Provided records:
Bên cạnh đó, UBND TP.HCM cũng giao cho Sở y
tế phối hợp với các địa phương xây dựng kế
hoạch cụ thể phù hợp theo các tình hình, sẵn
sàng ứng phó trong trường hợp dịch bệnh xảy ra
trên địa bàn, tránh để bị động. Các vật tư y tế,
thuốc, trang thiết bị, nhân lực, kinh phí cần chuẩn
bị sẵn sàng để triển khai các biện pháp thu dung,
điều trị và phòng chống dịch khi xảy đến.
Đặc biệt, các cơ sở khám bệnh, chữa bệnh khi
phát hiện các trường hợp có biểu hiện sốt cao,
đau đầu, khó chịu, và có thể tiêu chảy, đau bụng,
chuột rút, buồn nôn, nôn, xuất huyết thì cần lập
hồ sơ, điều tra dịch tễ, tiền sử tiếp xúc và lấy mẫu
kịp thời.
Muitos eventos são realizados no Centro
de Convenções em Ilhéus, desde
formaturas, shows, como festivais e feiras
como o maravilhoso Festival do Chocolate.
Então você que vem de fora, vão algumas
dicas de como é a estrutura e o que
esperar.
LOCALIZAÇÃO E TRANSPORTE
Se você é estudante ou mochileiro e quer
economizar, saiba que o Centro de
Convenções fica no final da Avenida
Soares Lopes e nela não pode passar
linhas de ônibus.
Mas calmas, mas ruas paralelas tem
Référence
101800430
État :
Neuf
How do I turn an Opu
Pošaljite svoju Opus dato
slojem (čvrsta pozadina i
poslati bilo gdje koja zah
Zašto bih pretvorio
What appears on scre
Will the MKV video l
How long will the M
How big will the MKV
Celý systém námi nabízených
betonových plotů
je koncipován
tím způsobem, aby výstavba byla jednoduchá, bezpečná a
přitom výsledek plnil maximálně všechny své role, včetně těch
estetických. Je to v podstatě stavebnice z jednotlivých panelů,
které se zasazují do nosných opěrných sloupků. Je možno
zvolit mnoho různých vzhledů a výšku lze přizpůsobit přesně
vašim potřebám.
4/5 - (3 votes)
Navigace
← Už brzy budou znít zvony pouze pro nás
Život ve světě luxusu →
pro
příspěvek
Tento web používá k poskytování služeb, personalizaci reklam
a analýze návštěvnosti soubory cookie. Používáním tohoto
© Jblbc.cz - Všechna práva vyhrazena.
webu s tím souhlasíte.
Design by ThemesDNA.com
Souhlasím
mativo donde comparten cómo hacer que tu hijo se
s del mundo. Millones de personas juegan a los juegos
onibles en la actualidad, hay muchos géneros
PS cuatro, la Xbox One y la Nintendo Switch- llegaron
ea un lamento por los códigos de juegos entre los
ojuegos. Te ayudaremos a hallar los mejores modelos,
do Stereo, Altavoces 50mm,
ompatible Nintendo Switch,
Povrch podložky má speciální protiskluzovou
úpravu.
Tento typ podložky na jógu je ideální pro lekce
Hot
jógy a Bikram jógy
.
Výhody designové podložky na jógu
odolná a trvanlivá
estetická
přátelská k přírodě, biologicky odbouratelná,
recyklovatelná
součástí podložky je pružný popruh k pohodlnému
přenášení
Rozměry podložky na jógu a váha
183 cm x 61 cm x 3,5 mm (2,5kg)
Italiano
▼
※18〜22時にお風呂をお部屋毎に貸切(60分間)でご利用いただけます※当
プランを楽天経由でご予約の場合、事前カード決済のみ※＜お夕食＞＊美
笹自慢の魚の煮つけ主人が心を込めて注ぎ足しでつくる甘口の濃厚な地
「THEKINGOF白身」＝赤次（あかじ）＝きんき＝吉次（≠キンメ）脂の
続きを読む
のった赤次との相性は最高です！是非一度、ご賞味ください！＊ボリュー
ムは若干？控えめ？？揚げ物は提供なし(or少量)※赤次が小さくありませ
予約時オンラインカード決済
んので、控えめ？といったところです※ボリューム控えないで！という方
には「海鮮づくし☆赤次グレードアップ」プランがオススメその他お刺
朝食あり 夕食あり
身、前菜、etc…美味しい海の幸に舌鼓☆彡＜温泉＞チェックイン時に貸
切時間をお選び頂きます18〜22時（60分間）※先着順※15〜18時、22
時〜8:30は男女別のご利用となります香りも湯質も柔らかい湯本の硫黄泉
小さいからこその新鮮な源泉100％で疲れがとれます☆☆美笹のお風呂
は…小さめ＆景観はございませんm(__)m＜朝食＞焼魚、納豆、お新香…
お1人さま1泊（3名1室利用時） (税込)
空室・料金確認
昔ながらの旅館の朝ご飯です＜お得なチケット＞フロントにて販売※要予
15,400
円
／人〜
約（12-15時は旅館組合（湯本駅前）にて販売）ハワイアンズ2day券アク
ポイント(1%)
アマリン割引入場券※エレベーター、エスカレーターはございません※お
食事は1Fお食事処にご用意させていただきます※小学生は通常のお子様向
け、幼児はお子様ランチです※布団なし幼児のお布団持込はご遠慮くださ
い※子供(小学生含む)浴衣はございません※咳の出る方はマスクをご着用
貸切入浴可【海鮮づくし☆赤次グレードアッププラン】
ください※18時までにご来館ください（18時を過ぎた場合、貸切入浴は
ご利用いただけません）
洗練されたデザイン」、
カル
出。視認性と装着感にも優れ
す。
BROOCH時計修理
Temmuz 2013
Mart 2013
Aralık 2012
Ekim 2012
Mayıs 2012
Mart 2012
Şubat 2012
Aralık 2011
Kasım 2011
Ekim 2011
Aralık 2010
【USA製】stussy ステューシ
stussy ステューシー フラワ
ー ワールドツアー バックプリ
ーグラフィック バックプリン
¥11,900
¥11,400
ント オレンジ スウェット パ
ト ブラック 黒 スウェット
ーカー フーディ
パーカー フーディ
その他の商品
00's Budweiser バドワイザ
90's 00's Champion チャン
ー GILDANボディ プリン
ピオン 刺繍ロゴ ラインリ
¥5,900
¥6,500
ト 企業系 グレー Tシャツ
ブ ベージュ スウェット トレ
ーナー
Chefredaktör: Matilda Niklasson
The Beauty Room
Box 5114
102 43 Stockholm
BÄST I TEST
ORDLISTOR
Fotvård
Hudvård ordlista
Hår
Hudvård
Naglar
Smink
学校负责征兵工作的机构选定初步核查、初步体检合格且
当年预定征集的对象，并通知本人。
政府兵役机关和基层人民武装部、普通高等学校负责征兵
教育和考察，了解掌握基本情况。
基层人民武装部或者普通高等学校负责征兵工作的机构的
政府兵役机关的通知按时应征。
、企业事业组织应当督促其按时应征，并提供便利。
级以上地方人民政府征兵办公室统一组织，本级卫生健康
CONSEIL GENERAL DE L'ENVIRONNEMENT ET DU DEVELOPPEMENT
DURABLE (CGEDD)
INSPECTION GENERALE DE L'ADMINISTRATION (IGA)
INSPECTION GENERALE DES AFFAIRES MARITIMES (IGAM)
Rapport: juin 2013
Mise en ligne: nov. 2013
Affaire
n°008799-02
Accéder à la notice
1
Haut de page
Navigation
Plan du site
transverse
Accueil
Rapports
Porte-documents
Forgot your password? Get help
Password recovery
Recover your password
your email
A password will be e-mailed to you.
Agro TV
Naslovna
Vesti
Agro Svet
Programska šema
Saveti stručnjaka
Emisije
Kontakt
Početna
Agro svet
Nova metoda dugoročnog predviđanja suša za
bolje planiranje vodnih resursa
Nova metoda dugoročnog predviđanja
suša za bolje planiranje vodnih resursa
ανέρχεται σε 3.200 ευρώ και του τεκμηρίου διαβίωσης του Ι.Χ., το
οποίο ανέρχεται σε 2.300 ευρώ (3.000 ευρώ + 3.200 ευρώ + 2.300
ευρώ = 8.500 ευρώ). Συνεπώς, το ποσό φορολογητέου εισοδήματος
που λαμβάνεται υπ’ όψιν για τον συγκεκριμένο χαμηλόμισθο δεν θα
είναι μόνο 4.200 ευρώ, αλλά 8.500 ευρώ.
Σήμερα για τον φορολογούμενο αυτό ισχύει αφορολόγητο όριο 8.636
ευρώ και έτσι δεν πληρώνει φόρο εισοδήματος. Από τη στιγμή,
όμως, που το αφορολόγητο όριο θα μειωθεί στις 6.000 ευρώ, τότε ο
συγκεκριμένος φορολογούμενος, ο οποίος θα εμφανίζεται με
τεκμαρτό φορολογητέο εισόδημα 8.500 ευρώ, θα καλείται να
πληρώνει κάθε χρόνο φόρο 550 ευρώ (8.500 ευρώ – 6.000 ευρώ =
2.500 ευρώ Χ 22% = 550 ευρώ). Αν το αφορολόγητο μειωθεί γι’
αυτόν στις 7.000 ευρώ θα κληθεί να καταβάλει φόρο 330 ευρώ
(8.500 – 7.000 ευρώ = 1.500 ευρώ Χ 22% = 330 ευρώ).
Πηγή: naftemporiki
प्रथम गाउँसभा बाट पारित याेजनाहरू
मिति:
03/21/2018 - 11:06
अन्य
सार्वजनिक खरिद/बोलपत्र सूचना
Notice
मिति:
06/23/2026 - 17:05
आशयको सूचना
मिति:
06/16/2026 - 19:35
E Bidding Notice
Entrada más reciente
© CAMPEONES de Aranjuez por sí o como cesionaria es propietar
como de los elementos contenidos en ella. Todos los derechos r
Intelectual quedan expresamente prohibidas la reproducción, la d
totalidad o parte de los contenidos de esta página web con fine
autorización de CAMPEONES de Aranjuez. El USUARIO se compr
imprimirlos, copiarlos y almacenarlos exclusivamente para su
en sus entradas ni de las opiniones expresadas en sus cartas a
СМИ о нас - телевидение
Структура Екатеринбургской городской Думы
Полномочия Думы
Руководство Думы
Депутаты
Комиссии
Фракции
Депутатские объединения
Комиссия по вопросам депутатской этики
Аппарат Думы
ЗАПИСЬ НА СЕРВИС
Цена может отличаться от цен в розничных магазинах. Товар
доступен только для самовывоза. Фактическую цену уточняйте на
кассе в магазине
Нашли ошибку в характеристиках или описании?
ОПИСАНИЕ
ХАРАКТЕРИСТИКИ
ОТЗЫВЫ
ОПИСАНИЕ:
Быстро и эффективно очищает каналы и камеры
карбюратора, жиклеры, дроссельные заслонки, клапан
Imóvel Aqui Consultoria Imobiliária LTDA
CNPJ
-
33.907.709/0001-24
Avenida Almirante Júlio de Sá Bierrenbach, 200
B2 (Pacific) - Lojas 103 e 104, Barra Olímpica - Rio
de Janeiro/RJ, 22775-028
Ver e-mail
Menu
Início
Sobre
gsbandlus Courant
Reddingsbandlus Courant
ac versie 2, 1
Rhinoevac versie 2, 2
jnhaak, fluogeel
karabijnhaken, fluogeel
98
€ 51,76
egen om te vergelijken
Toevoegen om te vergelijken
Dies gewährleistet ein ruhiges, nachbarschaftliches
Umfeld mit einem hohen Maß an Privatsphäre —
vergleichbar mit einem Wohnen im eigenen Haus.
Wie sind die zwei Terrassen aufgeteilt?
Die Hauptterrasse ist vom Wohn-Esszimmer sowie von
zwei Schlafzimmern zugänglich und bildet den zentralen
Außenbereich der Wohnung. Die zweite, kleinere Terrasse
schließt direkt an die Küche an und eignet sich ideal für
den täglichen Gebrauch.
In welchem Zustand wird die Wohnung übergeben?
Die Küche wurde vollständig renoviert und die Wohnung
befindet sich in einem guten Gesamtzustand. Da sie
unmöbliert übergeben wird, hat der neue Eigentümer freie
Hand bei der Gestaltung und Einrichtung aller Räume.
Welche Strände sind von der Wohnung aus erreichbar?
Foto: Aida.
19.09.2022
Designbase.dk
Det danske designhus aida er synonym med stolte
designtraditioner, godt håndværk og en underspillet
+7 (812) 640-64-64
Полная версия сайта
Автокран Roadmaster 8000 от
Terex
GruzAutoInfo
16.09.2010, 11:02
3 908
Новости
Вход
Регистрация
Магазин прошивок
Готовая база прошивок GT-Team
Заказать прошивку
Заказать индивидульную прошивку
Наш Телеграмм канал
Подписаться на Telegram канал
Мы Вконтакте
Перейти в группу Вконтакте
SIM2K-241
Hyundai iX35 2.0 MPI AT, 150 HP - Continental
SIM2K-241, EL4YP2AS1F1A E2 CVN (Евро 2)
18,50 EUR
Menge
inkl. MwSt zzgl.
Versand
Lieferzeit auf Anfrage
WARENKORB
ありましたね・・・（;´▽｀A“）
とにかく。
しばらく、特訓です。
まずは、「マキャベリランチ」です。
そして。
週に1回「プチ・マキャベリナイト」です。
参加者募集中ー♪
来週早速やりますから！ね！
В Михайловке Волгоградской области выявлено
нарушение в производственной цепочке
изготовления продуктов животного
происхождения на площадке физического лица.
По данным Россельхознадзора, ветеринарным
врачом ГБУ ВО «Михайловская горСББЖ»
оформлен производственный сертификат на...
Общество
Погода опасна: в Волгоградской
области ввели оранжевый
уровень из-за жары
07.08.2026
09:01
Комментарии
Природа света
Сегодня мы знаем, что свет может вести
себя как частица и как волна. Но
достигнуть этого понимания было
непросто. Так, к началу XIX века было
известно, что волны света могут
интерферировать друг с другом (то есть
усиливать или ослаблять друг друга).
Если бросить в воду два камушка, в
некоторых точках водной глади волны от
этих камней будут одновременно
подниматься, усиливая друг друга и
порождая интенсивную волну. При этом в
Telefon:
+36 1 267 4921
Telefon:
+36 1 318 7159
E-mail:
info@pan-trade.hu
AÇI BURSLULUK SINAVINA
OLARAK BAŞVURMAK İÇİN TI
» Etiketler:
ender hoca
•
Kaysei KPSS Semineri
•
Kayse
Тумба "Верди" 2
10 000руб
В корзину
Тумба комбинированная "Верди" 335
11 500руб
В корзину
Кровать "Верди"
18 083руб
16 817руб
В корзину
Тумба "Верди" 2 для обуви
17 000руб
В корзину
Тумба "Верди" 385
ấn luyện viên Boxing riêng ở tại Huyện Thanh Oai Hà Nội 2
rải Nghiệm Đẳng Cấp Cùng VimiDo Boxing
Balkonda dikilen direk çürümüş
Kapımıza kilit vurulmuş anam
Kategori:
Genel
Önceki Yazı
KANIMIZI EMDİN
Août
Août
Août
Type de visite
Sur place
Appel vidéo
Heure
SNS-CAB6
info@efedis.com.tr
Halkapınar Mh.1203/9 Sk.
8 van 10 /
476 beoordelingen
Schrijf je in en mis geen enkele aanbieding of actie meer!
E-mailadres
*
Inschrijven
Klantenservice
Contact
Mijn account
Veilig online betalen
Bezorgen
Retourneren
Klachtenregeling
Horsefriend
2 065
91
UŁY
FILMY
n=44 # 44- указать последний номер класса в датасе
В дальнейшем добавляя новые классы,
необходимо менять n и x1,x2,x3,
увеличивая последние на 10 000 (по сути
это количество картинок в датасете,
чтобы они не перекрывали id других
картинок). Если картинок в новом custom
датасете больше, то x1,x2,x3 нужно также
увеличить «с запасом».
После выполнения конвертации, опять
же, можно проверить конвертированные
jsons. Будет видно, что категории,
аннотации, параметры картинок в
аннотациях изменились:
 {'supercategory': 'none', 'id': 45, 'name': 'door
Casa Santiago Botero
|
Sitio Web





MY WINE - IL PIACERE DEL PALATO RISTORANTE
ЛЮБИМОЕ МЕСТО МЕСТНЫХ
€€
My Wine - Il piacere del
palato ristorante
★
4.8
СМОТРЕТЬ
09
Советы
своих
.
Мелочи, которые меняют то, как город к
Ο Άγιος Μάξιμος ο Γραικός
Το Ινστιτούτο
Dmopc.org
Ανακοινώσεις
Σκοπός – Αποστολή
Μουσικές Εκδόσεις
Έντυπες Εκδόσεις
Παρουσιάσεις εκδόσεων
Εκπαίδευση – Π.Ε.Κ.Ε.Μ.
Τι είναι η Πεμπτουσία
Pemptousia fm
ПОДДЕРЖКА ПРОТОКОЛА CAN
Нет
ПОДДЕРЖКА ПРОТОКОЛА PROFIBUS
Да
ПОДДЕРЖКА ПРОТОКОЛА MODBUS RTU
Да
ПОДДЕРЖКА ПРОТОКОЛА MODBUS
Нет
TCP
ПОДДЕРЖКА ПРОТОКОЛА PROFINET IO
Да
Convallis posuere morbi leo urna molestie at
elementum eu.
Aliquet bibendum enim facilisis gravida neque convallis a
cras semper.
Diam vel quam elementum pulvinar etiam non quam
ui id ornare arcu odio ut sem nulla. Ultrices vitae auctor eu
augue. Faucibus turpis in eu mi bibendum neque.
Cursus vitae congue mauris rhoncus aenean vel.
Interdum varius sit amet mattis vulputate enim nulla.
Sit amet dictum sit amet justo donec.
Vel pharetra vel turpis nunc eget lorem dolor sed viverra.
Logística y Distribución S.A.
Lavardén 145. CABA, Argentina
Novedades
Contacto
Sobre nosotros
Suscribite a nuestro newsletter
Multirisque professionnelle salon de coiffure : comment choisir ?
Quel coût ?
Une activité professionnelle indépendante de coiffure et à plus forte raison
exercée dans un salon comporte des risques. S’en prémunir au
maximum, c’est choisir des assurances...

Problem:
Could you state the number of lines above in which the word "trường" appears? Give that number by itself.

Expected answer:
2